◆ **YOUR GOAL**: Render the lines from the one holding "Page size: 1654x1241." through the one holding "list Jotta uusi", both included, as a Markdown table with columns No. and Line, numbering each line and leaving out blank lines.
START
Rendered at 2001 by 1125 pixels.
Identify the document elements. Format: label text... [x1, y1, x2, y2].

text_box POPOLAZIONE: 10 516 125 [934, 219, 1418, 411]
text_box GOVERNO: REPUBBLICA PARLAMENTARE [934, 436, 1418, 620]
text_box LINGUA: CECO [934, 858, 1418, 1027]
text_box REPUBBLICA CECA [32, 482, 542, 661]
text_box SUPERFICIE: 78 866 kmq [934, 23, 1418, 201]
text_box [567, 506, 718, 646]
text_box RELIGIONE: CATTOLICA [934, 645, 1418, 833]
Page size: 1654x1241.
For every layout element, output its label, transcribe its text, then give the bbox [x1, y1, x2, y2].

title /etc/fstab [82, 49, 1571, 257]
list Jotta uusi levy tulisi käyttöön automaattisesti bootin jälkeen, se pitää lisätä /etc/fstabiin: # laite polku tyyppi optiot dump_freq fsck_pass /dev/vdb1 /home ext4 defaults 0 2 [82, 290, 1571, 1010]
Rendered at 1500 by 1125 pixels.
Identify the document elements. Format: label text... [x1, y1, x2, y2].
END
◆ **SOLUTION TO THIS TASK**:
| No. | Line |
|---|---|
| 1 | Page size: 1654x1241. |
| 2 | For every layout element, output its label, transcribe its text, then give the bbox [x1, y1, x2, y2]. |
| 3 | title /etc/fstab [82, 49, 1571, 257] |
| 4 | list Jotta uusi levy tulisi käyttöön automaattisesti bootin jälkeen, se pitää lisätä /etc/fstabiin: # laite polku tyyppi optiot dump_freq fsck_pass /dev/vdb1 /home ext4 defaults 0 2 [82, 290, 1571, 1010] |